Когда я прискакала домой на костылях с гипсовой ногой своей, в перенаселённую халупу свою с домочадцами своими с верным котом во главе, с тяжёлыми, разнопёрыми, непростыми домочадцами своими, которых — ну куда ж их девать, некуда их девать, надо их вскармливать телом своим, среди них находить лазейки в пространстве и времени, и как-то тянуть свою трель, хотя с гипсовой ногой — какая там трель, ещё обездвиженней, ещё тяжеловесней, и Пайков, и Влад — оба они узнали о дате моего костыльного припрыгивания домой, а плечо мне подставлял чужой муж Вампир, милый приятель Вампир, крепкий высокий Вампирушко с острыми садомазохистскими зубами, и маленькая его жена Вера сидела за рулём машины, на которой Вампир меня с вокзала до хаты моей довёз, и я с большим изумлением училась скакать на костылях вверх по лестнице четыре этажа, и совсем уже крепко обнимала шею Вампира, так как в гипсе нога страшно ныла, прыгать было страшно наверх, главное — ноги не перепутать, костыли вверх, на них упор, прыжок здоровой, гипсовую ногу подтягиваем, упор на здоровую — костыли ступенькой выше, прыжок здоровой, гипсовую тянем. И т. д. Главное, не перепутать алгоритм… Ни Пайков, ни Влад, женихи милые, они на вокзал не пришли, доверили меня чужому мужу Вампиру и его терпеливой жене Вере, привыкшей всякие чудачества претерпевать, и не такие…

Дома бабка выползла из норы с довольным величественным видом — воот, кара то небесная свершилась то, вот наказание то тебе прохвостка, вот не будешь по Москве то скакать то, детушек оставлять, и т. д. и т. п. Детушки вылезли посмотреть на отяжелевшую маменьку с окаменевшей ногой и костылями, подивились, младшенький потрогал гипс с опаской, но ничего особо интересного не нашёл в нём, оба убежали в свою комнату монстров по компьютеру гонять, очень интересное, захватывающее занятие. Мне это было приятно, что не надо их пугать своей ногой и костылями, что у них своя здоровая и весёлая жизнь.

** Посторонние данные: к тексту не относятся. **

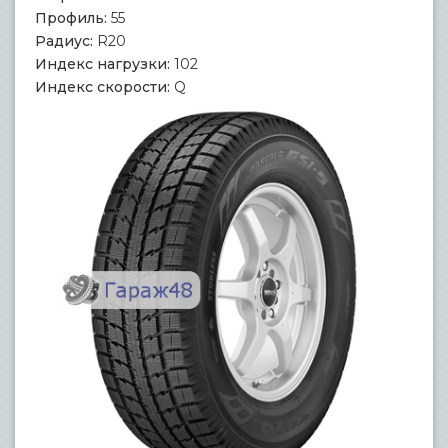
Профиль:
55
Радиус:
R20
Индекс нагрузки:
102
Индекс скорости:
Q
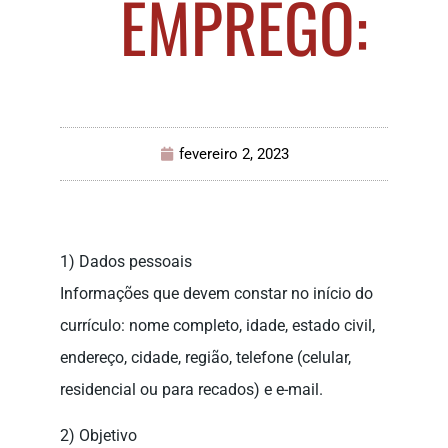
EMPREGO:
fevereiro 2, 2023
1) Dados pessoais
Informações que devem constar no início do
currículo: nome completo, idade, estado civil,
endereço, cidade, região, telefone (celular,
residencial ou para recados) e e-mail.
2) Objetivo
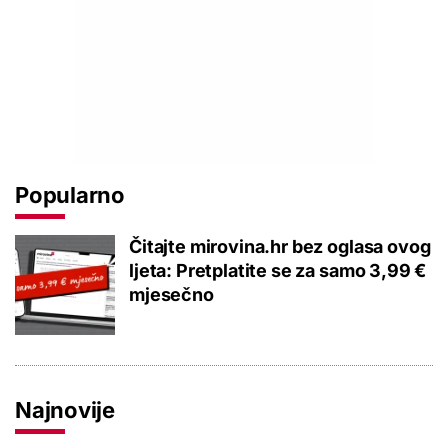
Popularno
Čitajte mirovina.hr bez oglasa ovog
ljeta: Pretplatite se za samo 3,99 €
mjesečno
Najnovije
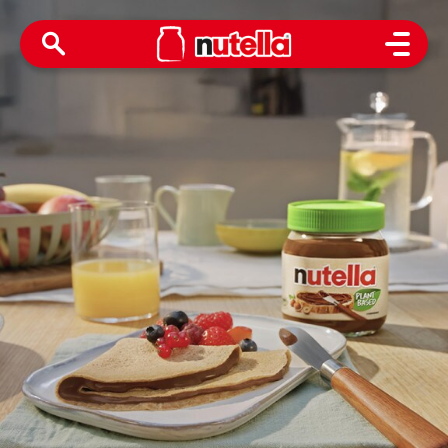
Open M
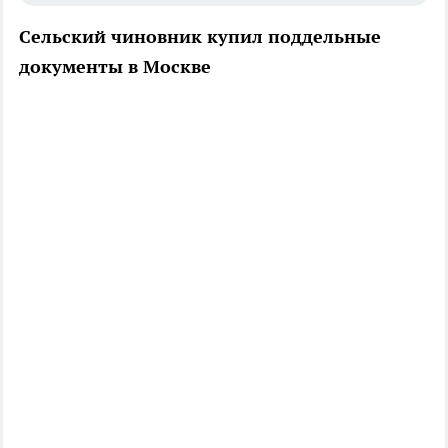
Сельский чиновник купил поддельные
документы в Москве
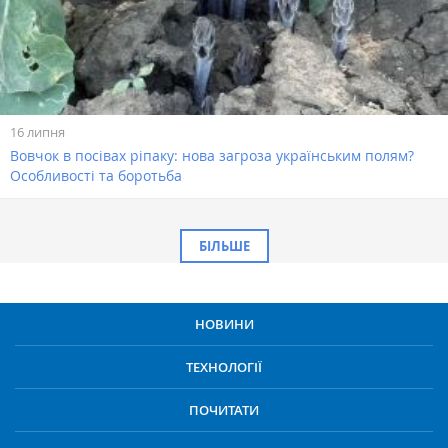
16 липня
Вовчок в посівах ріпаку: нова загроза українським полям?
Особливості та боротьба
БІЛЬШЕ
НОВИНИ
ТЕХНОЛОГІЇ
ПОЧИТАТИ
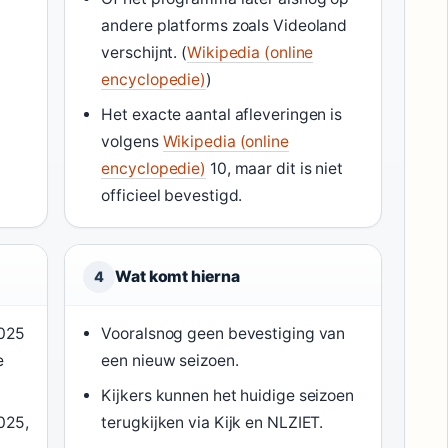
andere platforms zoals Videoland
verschijnt. (
Wikipedia (online
encyclopedie)
)
Het exacte aantal afleveringen is
volgens
Wikipedia (online
encyclopedie)
10, maar dit is niet
officieel bevestigd.
Wat komt hierna
4
2025
Vooralsnog geen bevestiging van
e
een nieuw seizoen.
Kijkers kunnen het huidige seizoen
025,
terugkijken via Kijk en NLZIET.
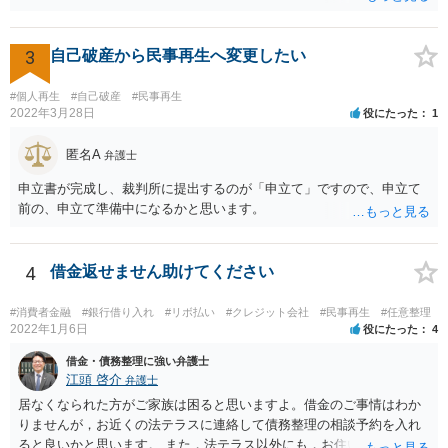
払うと「偏頗弁済（不公平な弁済）」として破産手続きの中で問題に
なるので，方針が決まるまでは支払わない方がいいでしょう。 費用は
法テラスを利用できるなら分割払いができるはずですが，収入や資力
3
自己破産から民事再生へ変更したい
が一定以上だと利用できません。 また，破産にあたって破産管財人と
いうのが付く管財事件になる可能性もありますので，その場合は予納
#個人再生
#自己破産
#民事再生
金という管財人に係る費用（20万円が目安）を別途裁判所に払い込む
2022年3月28日
役にたった
1
必要がありますが，予納金は法テラスが立て替えてくれないので，自
分で用立てる必要があります。
匿名A
弁護士
申立書が完成し、裁判所に提出するのが「申立て」ですので、申立て
前の、申立て準備中になるかと思います。
4
借金返せません助けてください
#消費者金融
#銀行借り入れ
#リボ払い
#クレジット会社
#民事再生
#任意整理
2022年1月6日
役にたった
4
借金・債務整理に強い弁護士
江頭 啓介
弁護士
居なくなられた方がご家族は困ると思いますよ。借金のご事情はわか
りませんが，お近くの法テラスに連絡して債務整理の相談予約を入れ
ると良いかと思います。 また，法テラス以外にも，お住いの都道府県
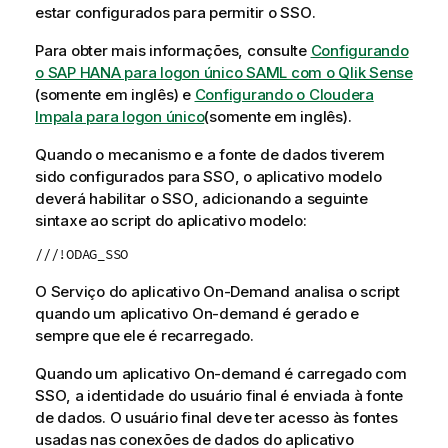
estar configurados para permitir o
SSO
.
Para obter mais informações, consulte
Configurando
o SAP HANA para logon único SAML com o Qlik Sense
(somente em inglês)
e
Configurando o Cloudera
Impala para logon único
(somente em inglês)
.
Quando o mecanismo e a fonte de dados tiverem
sido configurados para
SSO
, o aplicativo modelo
deverá habilitar o
SSO
, adicionando a seguinte
sintaxe ao script do aplicativo modelo:
///!ODAG_SSO
O
Serviço do aplicativo On-Demand
analisa o script
quando um aplicativo On-demand é gerado e
sempre que ele é recarregado.
Quando um aplicativo On-demand é carregado com
SSO
, a identidade do usuário final é enviada à fonte
de dados. O usuário final deve ter acesso às fontes
usadas nas conexões de dados do aplicativo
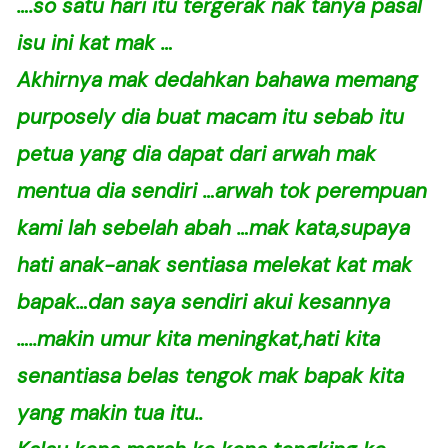
….so satu hari itu tergerak nak tanya pasal
isu ini kat mak …
Akhirnya mak dedahkan bahawa memang
purposely dia buat macam itu sebab itu
petua yang dia dapat dari arwah mak
mentua dia sendiri …arwah tok perempuan
kami lah sebelah abah …mak kata,supaya
hati anak-anak sentiasa melekat kat mak
bapak…dan saya sendiri akui kesannya
…..makin umur kita meningkat,hati kita
senantiasa belas tengok mak bapak kita
yang makin tua itu..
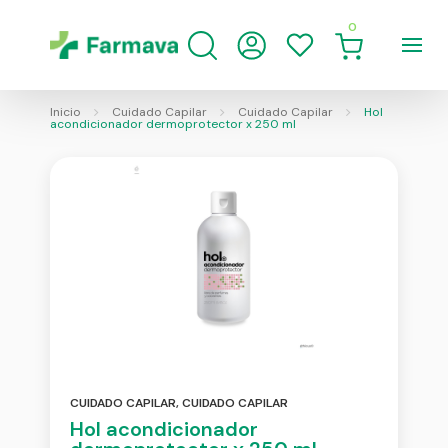
0
Inicio
Cuidado Capilar
Cuidado Capilar
Hol
acondicionador dermoprotector x 250 ml
CUIDADO CAPILAR
,
CUIDADO CAPILAR
Hol acondicionador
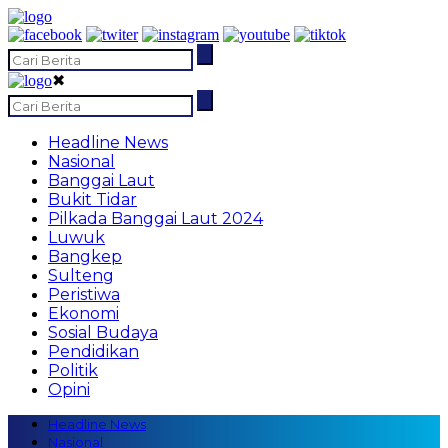
✖
Headline News
Nasional
Banggai Laut
Bukit Tidar
Pilkada Banggai Laut 2024
Luwuk
Bangkep
Sulteng
Peristiwa
Ekonomi
Sosial Budaya
Pendidikan
Politik
Opini
Headline News
Nasional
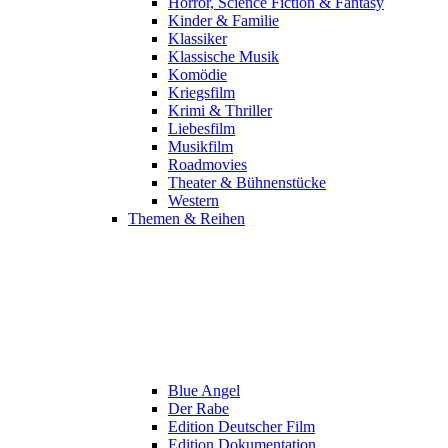
Horror, Science Fiction & Fantasy
Kinder & Familie
Klassiker
Klassische Musik
Komödie
Kriegsfilm
Krimi & Thriller
Liebesfilm
Musikfilm
Roadmovies
Theater & Bühnenstücke
Western
Themen & Reihen
Blue Angel
Der Rabe
Edition Deutscher Film
Edition Dokumentation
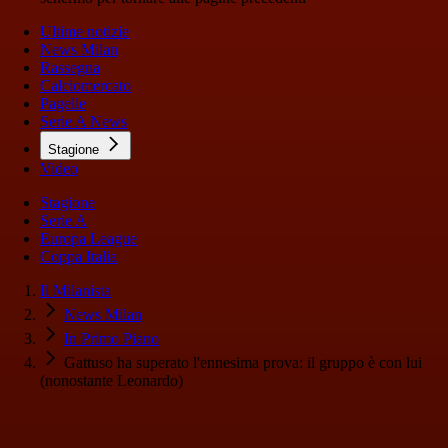
Ultime notizie
News Milan
Rassegna
Calciomercato
Pagelle
Serie A News
Stagione
Video
Stagione
Serie A
Europa League
Coppa Italia
Il Milanista
News Milan
In Primo Piano
Gattuso ha superato l'ennesima prova: il gruppo è con lui
(nonostante Leonardo)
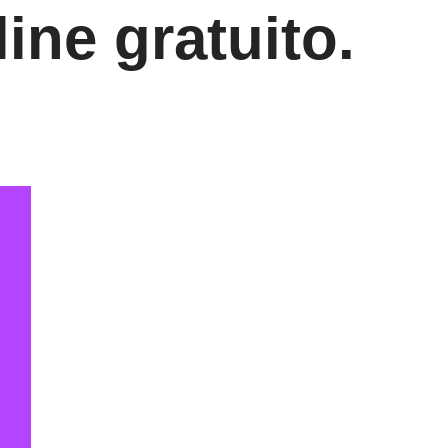
ine gratuito.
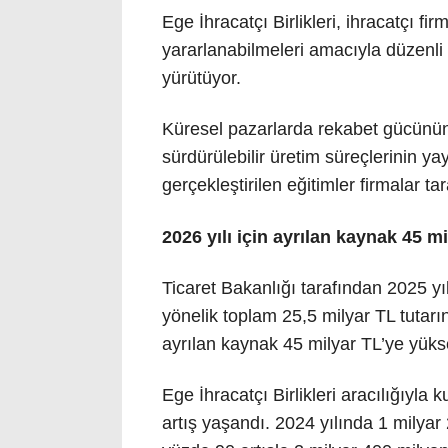
Ege İhracatçı Birlikleri, ihracatçı f
yararlanabilmeleri amacıyla düzenli o
yürütüyor.
Küresel pazarlarda rekabet gücünün
sürdürülebilir üretim süreçlerinin ya
gerçekleştirilen eğitimler firmalar ta
2026 yılı için ayrılan kaynak 45 mi
Ticaret Bakanlığı tarafından 2025 yılı
yönelik toplam 25,5 milyar TL tutarı
ayrılan kaynak 45 milyar TL’ye yükse
Ege İhracatçı Birlikleri aracılığıyla 
artış yaşandı. 2024 yılında 1 milyar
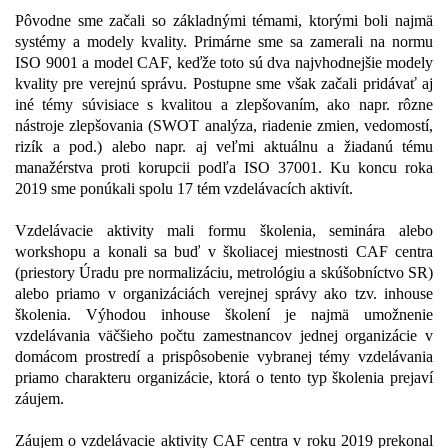
Pôvodne sme začali so základnými témami, ktorými boli najmä
systémy a modely kvality. Primárne sme sa zamerali na normu
ISO 9001 a model CAF, keďže toto sú dva najvhodnejšie modely
kvality pre verejnú správu. Postupne sme však začali pridávať aj
iné témy súvisiace s kvalitou a zlepšovaním, ako napr. rôzne
nástroje zlepšovania (SWOT analýza, riadenie zmien, vedomostí,
rizík a pod.) alebo napr. aj veľmi aktuálnu a žiadanú tému
manažérstva proti korupcii podľa ISO 37001. Ku koncu roka
2019 sme ponúkali spolu 17 tém vzdelávacích aktivít.
Vzdelávacie aktivity mali formu školenia, seminára alebo
workshopu a konali sa buď v školiacej miestnosti CAF centra
(priestory Úradu pre normalizáciu, metrológiu a skúšobníctvo SR)
alebo priamo v organizáciách verejnej správy ako tzv. inhouse
školenia. Výhodou inhouse školení je najmä umožnenie
vzdelávania väčšieho počtu zamestnancov jednej organizácie v
domácom prostredí a prispôsobenie vybranej témy vzdelávania
priamo charakteru organizácie, ktorá o tento typ školenia prejaví
záujem.
Záujem o vzdelávacie aktivity CAF centra v roku 2019 prekonal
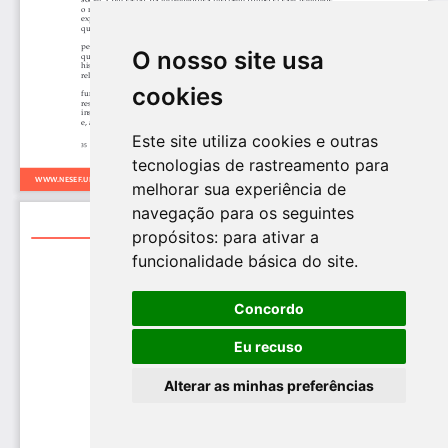
O nosso site usa
cookies
Este site utiliza cookies e outras
tecnologias de rastreamento para
melhorar sua experiência de
navegação para os seguintes
propósitos:
para ativar a
funcionalidade básica do site
.
Concordo
Eu recuso
Alterar as minhas preferências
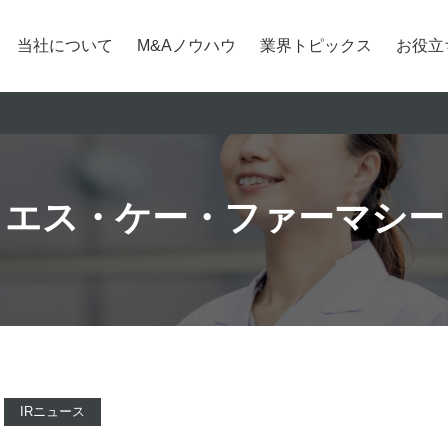
当社について
M&Aノウハウ
業界トピックス
お役立
エス・ケー・ファーマシー
IRニュース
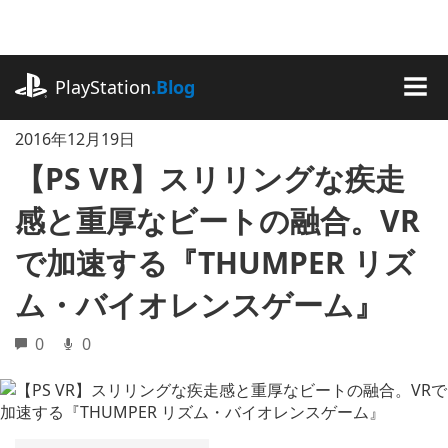
記
事
に
playstation.com
ス
PlayStation
.Blog
キ
MEN
ッ
2016年12月19日
プ
【PS VR】スリリングな疾走
感と重厚なビートの融合。VR
で加速する『THUMPER リズ
ム・バイオレンスゲーム』
0
0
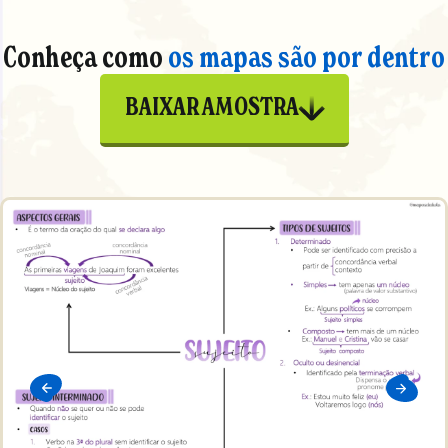
Conheça como
os mapas são por dentro
BAIXAR AMOSTRA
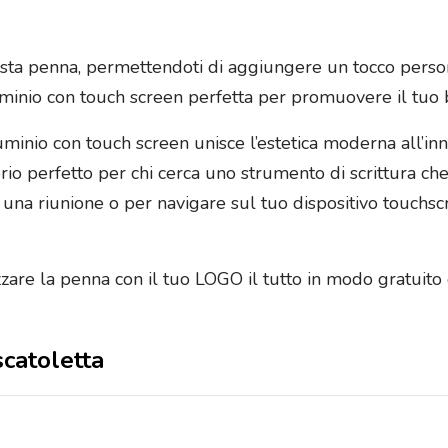
sta penna, permettendoti di aggiungere un tocco person
uminio con touch screen perfetta per promuovere il tuo 
uminio con touch screen unisce l’estetica moderna all’in
orio perfetto per chi cerca uno strumento di scrittura che s
e una riunione o per navigare sul tuo dispositivo touchs
izzare la penna con il tuo LOGO il tutto in modo gratuit
scatoletta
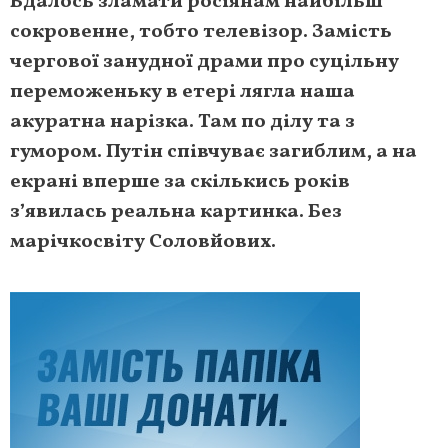
Вдалось зламати росіянам найбільш
сокровенне, тобто телевізор. Замість
чергової занудної драми про суцільну
переможеньку в етері лягла наша
акуратна нарізка. Там по ділу та з
гумором. Путін співчуває загиблим, а на
екрані вперше за скількись років
з’явилась реальна картинка. Без
марічкосвіту Соловйових.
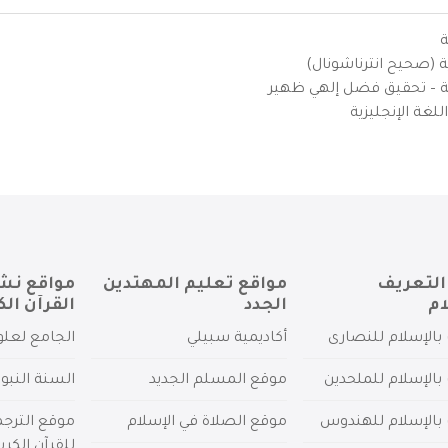
ة
ية (صحيح انترناشونال)
يزية – تحقيق فضل إلهي ظهير
لغة الإنجليزية
التعريف
مواقع تعليم المهتدين
مواقع نش
ام
الجدد
القرآن الك
بالإسلام للنصارى
أكاديمية سبيلي
الجامع لعلو
بالإسلام للملحدين
موقع المسلم الجديد
السنة النبو
 بالإسلام للهندوس
موقع الصلاة في الإسلام
موقع الترج
للقرآن الكري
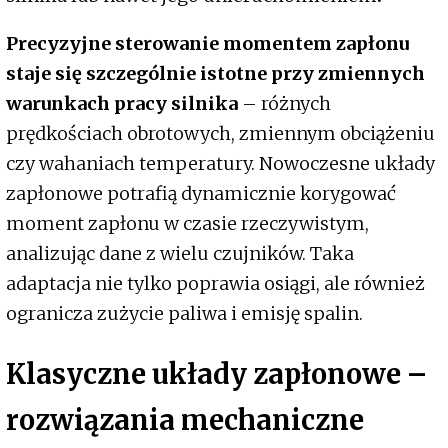
Precyzyjne sterowanie momentem zapłonu
staje się szczególnie istotne przy zmiennych
warunkach pracy silnika
– różnych
prędkościach obrotowych, zmiennym obciążeniu
czy wahaniach temperatury. Nowoczesne układy
zapłonowe potrafią dynamicznie korygować
moment zapłonu w czasie rzeczywistym,
analizując dane z wielu czujników. Taka
adaptacja nie tylko poprawia osiągi, ale również
ogranicza zużycie paliwa i emisję spalin.
Klasyczne układy zapłonowe –
rozwiązania mechaniczne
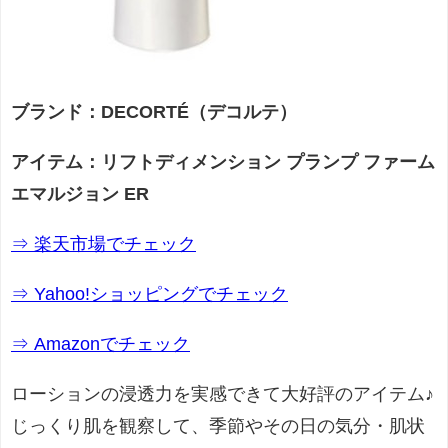
ブランド：DECORTÉ（デコルテ）
アイテム：リフトディメンション プランプ ファーム
エマルジョン ER
⇒ 楽天市場でチェック
⇒ Yahoo!ショッピングでチェック
⇒ Amazonでチェック
ローションの浸透力を実感できて大好評のアイテム♪
じっくり肌を観察して、季節やその日の気分・肌状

Вампир поцеловал меня и ушёл к жене. Я, устав, легла на диван, на ложе страдалищ моих, выложив ногу на подушку повыше. Нога внутри гипса, растревоженная, зверски ныла. В комнате моей был страшный хлад, весенний такой пронзительный апрельский белый холод, морозный ветр дул в щели, выдувая всё живое и тёплое в комнате. Сердце сжалось от тоски. В Москве среди не родственников мне было теплее. Гипс проморозился и всё тело вверг в пучину холода. Мороз через камень гипса меня доконать хотел. Я накрылась двумя одеялами, шубой из шкафа. Костыли противно упали. Куда их не поставь, всюду они скользили по полу и падали, пугая кота, который попытался ко мне подойти, помурлыкать нежно, говоря, что помнит меня, любит, за свою держит, хотя странная я стала, лапа вот у меня какая-то стала неприятная, каменная, холодная, а так всё по старому.